◆ Exercise description ◆
The listing below contains a span that opens with the line containing "We maintain an" and closes with the line containing "researchsupport@kent.ac.uk". Return that span exactly.

◆ Records provided ◆
Start of Block
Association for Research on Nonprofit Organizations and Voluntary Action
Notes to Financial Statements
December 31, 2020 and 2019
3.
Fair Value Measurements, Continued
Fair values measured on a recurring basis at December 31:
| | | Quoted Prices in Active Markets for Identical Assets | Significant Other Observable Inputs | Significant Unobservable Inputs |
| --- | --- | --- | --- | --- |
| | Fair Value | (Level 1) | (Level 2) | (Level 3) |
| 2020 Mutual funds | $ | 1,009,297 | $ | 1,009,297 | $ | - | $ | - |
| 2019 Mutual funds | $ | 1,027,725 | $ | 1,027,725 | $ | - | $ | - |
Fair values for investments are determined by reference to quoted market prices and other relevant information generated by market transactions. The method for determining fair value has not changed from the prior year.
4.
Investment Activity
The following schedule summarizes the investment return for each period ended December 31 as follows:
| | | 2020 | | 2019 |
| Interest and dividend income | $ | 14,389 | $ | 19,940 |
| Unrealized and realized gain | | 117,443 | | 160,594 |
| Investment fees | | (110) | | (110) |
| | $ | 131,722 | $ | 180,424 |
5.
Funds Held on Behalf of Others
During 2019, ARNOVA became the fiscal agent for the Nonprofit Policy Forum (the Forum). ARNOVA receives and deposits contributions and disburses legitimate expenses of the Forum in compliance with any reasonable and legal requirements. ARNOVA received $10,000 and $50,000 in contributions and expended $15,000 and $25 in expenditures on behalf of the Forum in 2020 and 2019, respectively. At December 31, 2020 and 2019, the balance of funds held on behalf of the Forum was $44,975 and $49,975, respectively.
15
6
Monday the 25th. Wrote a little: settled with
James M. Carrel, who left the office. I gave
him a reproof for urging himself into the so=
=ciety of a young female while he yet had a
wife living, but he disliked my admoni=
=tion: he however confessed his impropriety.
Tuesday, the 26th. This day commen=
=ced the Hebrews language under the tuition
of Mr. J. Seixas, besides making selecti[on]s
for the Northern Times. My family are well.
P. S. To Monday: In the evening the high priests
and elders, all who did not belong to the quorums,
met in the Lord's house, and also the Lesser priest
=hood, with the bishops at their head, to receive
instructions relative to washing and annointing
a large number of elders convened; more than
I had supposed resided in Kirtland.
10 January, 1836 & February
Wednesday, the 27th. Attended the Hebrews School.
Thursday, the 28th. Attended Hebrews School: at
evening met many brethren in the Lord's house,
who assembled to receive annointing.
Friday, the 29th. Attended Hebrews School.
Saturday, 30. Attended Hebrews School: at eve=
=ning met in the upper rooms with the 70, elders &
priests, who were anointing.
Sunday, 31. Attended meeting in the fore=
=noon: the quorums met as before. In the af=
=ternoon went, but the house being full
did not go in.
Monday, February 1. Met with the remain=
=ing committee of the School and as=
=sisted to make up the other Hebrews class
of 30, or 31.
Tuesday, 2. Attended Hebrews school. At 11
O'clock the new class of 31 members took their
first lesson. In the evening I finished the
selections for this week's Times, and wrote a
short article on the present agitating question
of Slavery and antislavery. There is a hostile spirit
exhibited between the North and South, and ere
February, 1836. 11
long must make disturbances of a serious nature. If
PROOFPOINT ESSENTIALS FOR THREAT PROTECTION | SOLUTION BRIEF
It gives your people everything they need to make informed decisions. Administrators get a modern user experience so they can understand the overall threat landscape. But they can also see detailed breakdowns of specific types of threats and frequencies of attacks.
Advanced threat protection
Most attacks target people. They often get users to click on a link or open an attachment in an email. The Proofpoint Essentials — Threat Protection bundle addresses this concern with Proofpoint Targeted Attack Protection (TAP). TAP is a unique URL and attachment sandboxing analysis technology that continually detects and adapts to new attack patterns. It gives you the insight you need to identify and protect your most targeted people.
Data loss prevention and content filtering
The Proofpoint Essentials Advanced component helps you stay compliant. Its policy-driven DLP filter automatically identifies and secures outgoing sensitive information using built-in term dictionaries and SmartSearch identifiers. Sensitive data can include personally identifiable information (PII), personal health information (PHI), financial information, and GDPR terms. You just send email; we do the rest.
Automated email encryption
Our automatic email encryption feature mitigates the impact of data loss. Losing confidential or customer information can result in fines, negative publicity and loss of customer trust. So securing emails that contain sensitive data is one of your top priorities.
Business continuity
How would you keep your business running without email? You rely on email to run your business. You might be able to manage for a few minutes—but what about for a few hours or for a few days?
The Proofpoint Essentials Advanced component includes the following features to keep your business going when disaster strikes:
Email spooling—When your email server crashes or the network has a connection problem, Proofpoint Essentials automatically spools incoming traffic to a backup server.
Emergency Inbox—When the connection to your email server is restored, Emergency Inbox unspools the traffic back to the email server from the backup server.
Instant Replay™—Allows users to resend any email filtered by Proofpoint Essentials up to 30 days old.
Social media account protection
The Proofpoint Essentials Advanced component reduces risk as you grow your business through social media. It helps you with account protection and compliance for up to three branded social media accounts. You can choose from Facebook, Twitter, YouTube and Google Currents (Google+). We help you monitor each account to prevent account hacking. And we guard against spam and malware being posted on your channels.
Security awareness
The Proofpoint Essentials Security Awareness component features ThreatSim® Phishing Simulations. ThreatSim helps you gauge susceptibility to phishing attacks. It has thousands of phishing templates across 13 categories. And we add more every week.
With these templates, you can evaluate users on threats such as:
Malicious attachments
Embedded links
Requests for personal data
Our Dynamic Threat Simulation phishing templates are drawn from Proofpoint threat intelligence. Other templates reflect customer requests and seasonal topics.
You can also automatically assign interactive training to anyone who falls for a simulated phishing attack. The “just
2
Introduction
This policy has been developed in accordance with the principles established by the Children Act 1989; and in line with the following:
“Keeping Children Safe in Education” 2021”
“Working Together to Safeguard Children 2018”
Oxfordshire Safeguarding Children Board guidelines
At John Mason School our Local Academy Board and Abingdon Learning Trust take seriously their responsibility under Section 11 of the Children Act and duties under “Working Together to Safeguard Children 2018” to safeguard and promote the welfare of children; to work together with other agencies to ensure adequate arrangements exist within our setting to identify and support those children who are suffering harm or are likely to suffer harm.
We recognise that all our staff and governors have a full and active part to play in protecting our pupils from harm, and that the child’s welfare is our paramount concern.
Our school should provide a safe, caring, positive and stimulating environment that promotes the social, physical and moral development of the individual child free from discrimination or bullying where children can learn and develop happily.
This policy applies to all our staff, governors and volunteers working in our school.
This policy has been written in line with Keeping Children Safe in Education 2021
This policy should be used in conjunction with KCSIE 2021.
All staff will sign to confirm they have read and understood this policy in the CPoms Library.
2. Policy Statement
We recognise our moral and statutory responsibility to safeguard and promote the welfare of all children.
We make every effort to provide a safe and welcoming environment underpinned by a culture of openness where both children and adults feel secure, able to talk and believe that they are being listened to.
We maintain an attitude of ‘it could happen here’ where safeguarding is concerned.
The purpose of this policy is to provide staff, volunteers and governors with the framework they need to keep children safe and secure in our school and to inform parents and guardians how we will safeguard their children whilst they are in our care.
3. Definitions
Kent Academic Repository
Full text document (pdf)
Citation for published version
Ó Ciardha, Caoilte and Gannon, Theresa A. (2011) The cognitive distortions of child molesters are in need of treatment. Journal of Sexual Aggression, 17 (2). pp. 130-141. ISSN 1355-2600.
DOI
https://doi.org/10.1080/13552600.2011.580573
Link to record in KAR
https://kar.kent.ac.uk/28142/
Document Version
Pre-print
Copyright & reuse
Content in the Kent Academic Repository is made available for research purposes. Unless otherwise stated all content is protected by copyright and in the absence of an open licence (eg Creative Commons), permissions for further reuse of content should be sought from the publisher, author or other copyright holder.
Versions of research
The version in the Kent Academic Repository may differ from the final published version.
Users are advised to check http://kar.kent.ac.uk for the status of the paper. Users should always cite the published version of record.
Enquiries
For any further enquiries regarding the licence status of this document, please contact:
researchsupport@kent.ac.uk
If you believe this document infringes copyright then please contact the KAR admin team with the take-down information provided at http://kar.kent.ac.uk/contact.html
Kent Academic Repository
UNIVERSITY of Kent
End of Block
◆ Answer box ◆
We maintain an attitude of ‘it could happen here’ where safeguarding is concerned.
The purpose of this policy is to provide staff, volunteers and governors with the framework they need to keep children safe and secure in our school and to inform parents and guardians how we will safeguard their children whilst they are in our care.
3. Definitions
Kent Academic Repository
Full text document (pdf)
Citation for published version
Ó Ciardha, Caoilte and Gannon, Theresa A. (2011) The cognitive distortions of child molesters are in need of treatment. Journal of Sexual Aggression, 17 (2). pp. 130-141. ISSN 1355-2600.
DOI
https://doi.org/10.1080/13552600.2011.580573
Link to record in KAR
https://kar.kent.ac.uk/28142/
Document Version
Pre-print
Copyright & reuse
Content in the Kent Academic Repository is made available for research purposes. Unless otherwise stated all content is protected by copyright and in the absence of an open licence (eg Creative Commons), permissions for further reuse of content should be sought from the publisher, author or other copyright holder.
Versions of research
The version in the Kent Academic Repository may differ from the final published version.
Users are advised to check http://kar.kent.ac.uk for the status of the paper. Users should always cite the published version of record.
Enquiries
For any further enquiries regarding the licence status of this document, please contact:
researchsupport@kent.ac.uk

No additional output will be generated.